### What you are asked to do
Transcribe the following data line for line without any changes, leaving out the pictures.

*** Opening of Source information ***

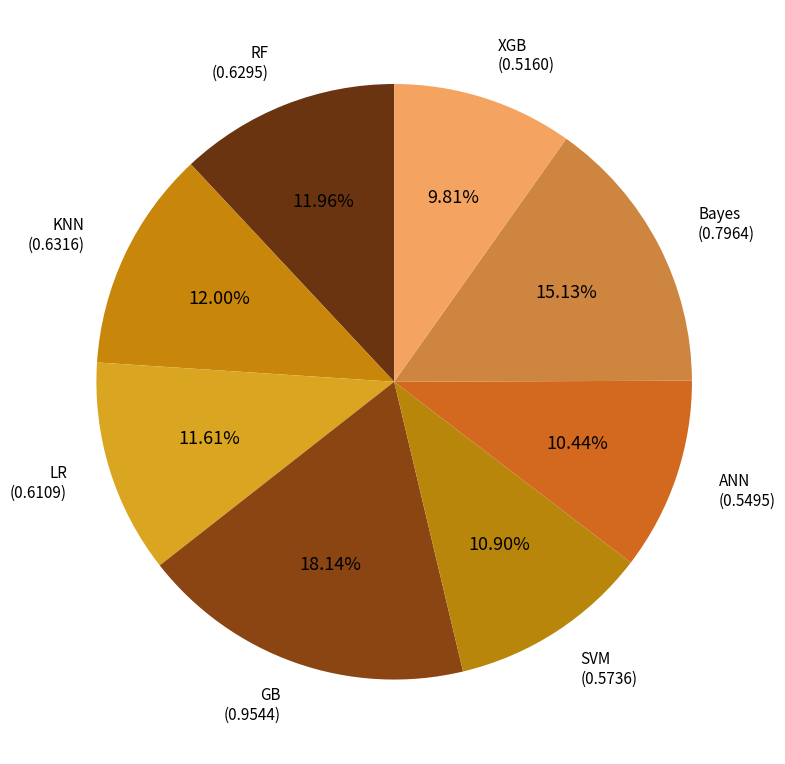

To the nearest percent, what is the difference between the Bayes and XGB slice percentages?

5%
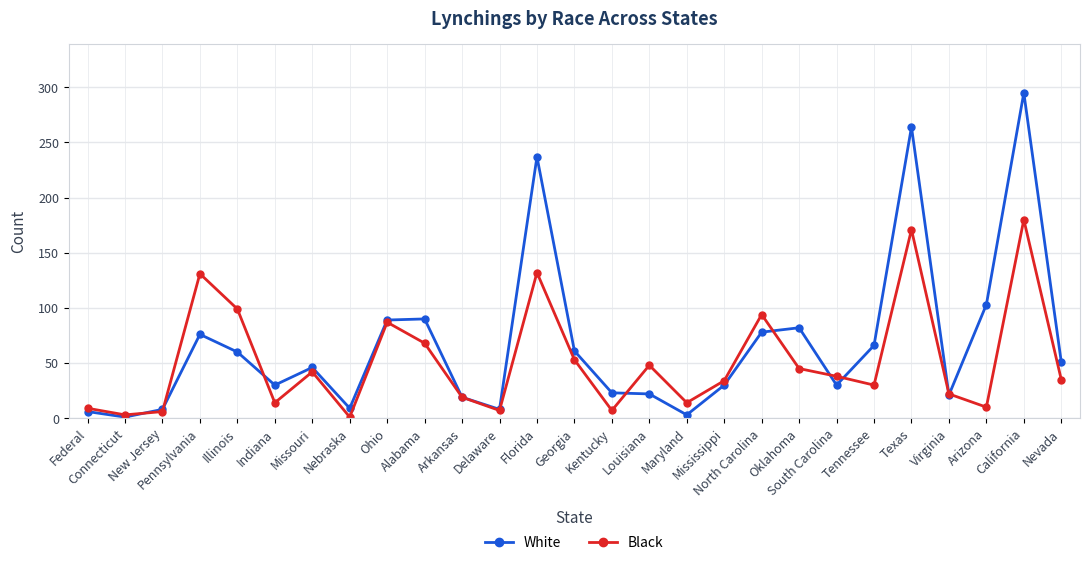

What is the maximum value for White?

295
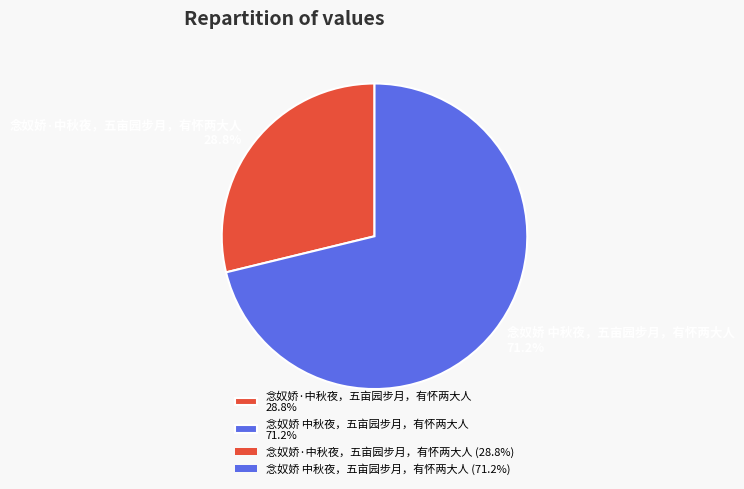

What is the largest slice in the pie chart?

念奴娇 中秋夜，五亩园步月，有怀两大人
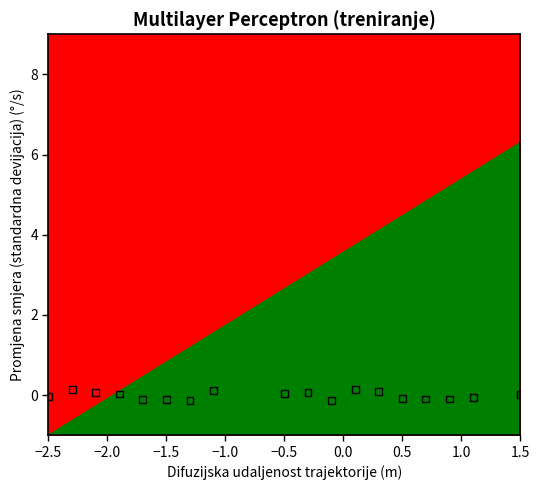

What is the range of X values (max minus min)?

4.0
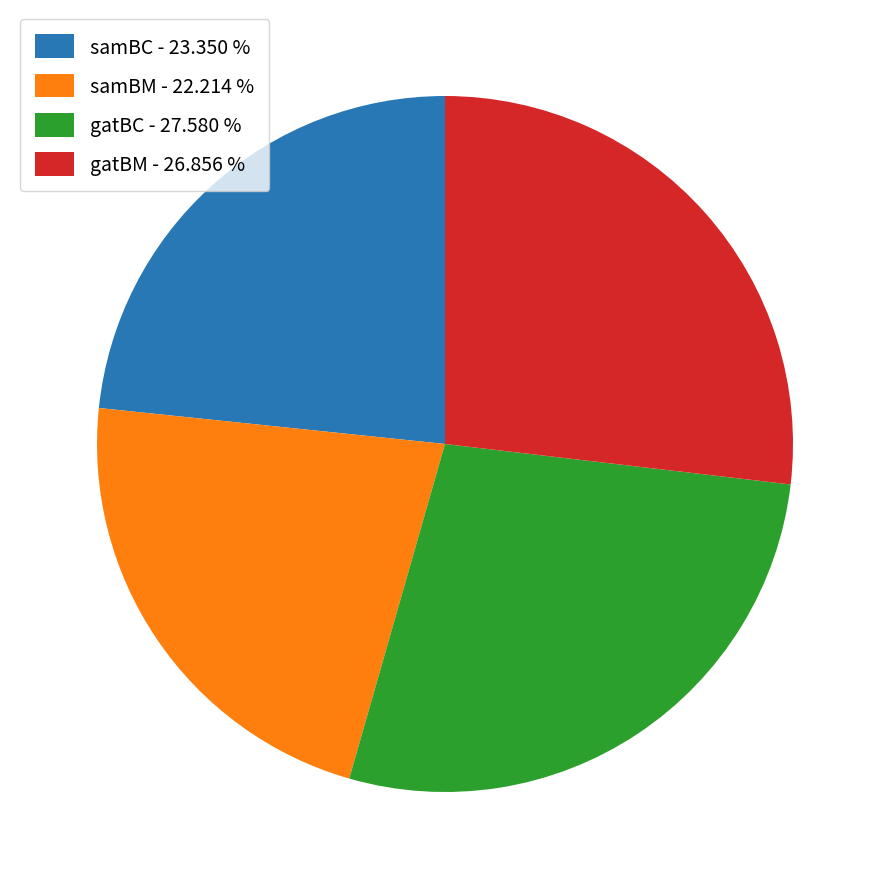

Which has a higher value, gatBM or gatBC?

gatBC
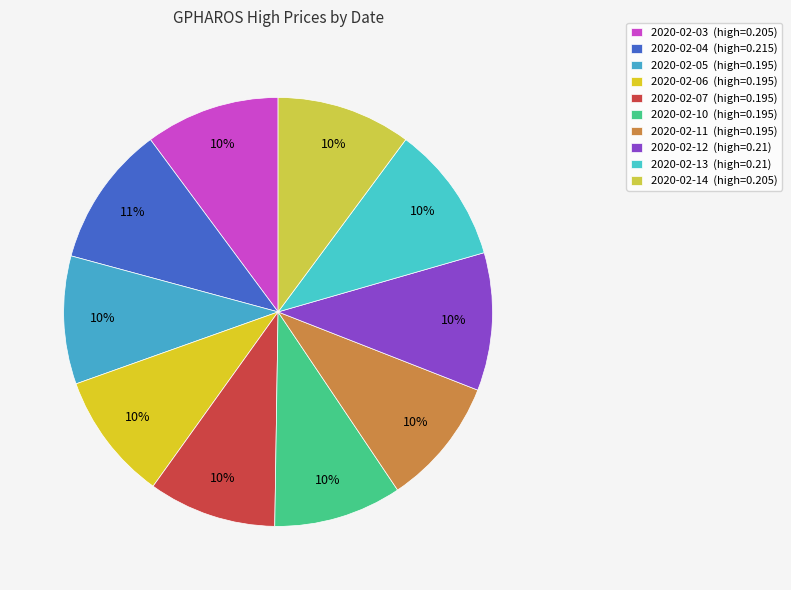

Is there a majority slice in this chart?

No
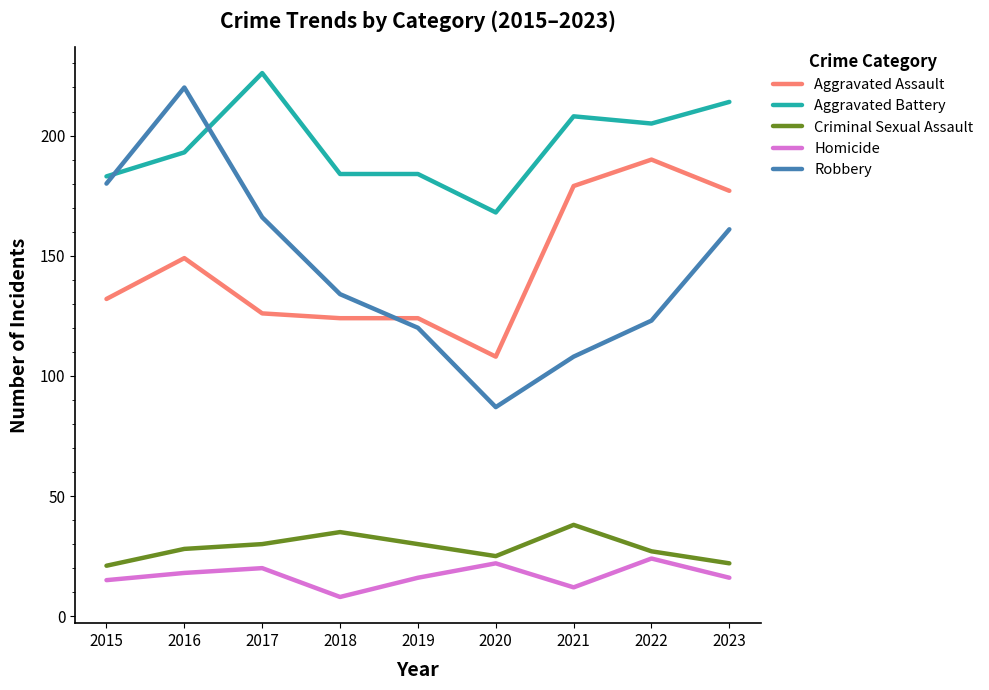

How many values in the Aggravated Battery series are below 193?

4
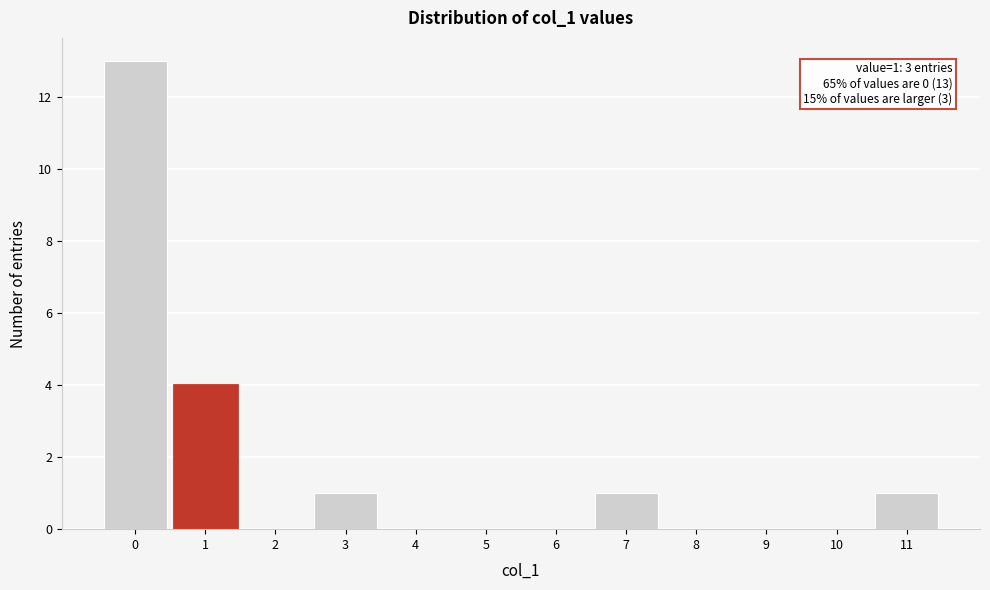

Which range on the x-axis has the tallest bar?

-0.5 to 0.5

*** Close of Source information ***

### Solution to this problem
To the nearest percent, what is the difference between the Bayes and XGB slice percentages?

5%

What is the maximum value for White?

295

What is the largest slice in the pie chart?

念奴娇 中秋夜，五亩园步月，有怀两大人

What is the range of X values (max minus min)?

4.0

Which has a higher value, gatBM or gatBC?

gatBC

Is there a majority slice in this chart?

No

How many values in the Aggravated Battery series are below 193?

4

Which range on the x-axis has the tallest bar?

-0.5 to 0.5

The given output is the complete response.